AI in Software Development: Brainrot or Evolution?
According to some authors, working with AI in software development causes “brainrot”—you’re supposedly no longer thinking for yourself. At the same time, I experience that I can perform complex tasks much faster because I no longer have to constantly look up syntax. AI has details at the ready that I can implement correctly the first time.
In my view, AI is simply an extra layer of abstraction, just as programming languages themselves are abstractions on top of assembly and machine code. But did those earlier abstractions receive the same criticism?
Déjà vu: Every Abstraction Gets the Same Criticism
History repeats itself. With every new layer of abstraction in software development, the same objections were heard:
Assembly to Higher-level Languages: “Real programmers write in machine code. You lose control over the hardware.”
IDEs with Autocomplete: “Developers can no longer program without their editor.”
Stack Overflow: “No one thinks for themselves anymore, everyone just copies and pastes.”
Frameworks: “Developers no longer understand the underlying principles.”
The Pattern: More Cognitive Bandwidth
Every layer of abstraction increases your cognitive bandwidth. You spend less mental energy on syntax and boilerplate, giving you more focus for architecture, logic, and the actual problem. Just as you no longer think about how a for-loop works in assembly, you soon won’t have to remember exactly which pandas function you need.
The Difference with AI
There is, however, an important difference between AI and earlier abstractions. Traditional abstractions are deterministic—you know exactly what map() does. AI is probabilistic—you must verify the output. This requires more critical thinking, not less.
What is Dangerous
The risks are real, but not new:
Blindly accepting AI output without understanding what it does.
No longer being able to debug when AI fails or gives incorrect output.
Relying on AI for concepts you don’t understand yourself.
But we recognize this pattern. With Stack Overflow, people pasted code without understanding. With frameworks, developers used libraries without knowing how they worked. The problem is not the tool, but how you handle it.
Progress, Not Regression
If you master the underlying concepts, AI helps you implement faster. This is identical to how compilers let you work faster than writing assembly. You solve more complex problems because you’re not stuck in syntax details. That is progress.
The criticism often comes from people who see their expertise in the old layer as the “real skill.” But that skill was largely necessary overhead, not fundamental understanding.
Practice: Building xudo.be
As a concrete example of this “new layer of abstraction,” let’s look at how this website (xudo.be) was created.

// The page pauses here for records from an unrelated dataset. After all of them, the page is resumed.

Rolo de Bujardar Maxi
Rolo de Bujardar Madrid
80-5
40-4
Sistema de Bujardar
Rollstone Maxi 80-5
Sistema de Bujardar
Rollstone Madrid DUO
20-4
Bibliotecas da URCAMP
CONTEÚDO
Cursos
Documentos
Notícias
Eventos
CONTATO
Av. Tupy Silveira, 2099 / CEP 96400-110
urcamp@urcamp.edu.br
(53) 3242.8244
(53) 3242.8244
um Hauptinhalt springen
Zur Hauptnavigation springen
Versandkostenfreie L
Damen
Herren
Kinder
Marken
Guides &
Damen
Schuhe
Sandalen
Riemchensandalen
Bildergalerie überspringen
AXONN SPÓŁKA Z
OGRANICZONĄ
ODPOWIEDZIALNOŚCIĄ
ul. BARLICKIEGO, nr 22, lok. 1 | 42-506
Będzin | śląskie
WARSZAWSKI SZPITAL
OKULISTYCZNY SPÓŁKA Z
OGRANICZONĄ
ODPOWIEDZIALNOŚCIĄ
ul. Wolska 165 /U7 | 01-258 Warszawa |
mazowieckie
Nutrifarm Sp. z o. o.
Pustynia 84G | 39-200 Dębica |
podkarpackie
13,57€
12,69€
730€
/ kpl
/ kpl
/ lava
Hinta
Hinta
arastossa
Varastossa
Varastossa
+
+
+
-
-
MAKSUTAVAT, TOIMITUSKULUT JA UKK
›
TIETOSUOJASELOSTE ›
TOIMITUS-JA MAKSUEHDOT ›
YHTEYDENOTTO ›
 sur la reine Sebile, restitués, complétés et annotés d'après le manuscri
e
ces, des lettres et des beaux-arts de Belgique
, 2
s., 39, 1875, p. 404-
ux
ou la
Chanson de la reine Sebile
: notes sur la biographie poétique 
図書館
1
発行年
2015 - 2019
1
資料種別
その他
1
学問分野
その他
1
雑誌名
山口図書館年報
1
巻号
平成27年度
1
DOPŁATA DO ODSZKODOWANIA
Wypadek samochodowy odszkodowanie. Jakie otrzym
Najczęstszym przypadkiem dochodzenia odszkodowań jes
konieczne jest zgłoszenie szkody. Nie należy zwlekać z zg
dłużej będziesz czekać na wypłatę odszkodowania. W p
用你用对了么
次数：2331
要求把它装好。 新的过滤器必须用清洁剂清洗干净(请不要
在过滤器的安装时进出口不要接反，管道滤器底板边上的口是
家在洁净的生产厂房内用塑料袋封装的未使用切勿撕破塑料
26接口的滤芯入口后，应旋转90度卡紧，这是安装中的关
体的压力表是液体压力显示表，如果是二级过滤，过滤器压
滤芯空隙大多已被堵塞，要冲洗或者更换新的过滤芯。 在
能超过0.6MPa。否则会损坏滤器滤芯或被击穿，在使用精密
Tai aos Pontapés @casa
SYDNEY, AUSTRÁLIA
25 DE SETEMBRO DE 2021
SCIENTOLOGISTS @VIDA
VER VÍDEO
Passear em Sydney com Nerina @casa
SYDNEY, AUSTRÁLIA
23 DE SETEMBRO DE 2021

Instead of spending hours configuring various components, AI acted as a force multiplier across the entire spectrum of the project:
- Hugo & Architecture: Hugo is a powerful static site generator, but template syntax can sometimes be cryptic. AI helped translate architectural requirements (such as a multilingual structure and complex content relationships) into working code, without me having to internalize every detail of the Hugo documentation.
- DevOps & Infrastructure-as-Code: The entire stack—from Docker containers for development and production to the Nginx configuration with automatic SSL certificates via Let’s Encrypt—was set up with AI support. Crucial details, such as security headers (
nosniff,X-Frame-Options) and a secure media proxy in Node.js protected against path traversal attacks, were implemented correctly from the start. - Continuous Code Review: During development, the AI acted as a senior architect critically reviewing every change. The result was a detailed code review that not only found bugs but also guarded the maintainability of the project by pointing to principles like “Simple > Clever.”
In this project, I wasn’t busy remembering the exact syntax of a Dockerfile or the specific regex for an Nginx rewrite rule. I was focused on the architecture: “How do I build a secure, fast, and scalable platform?”. The AI handled the details, allowing me to focus on craftsmanship at a higher level.
Conclusion: AI as a Tool, Not a Replacement
AI is not the end of craftsmanship in software development. It is the next layer of abstraction that allows us to work at a higher level—exactly as all previous abstractions did. It enables us to move faster from idea to implementation, provided we maintain the discipline to critically evaluate the output.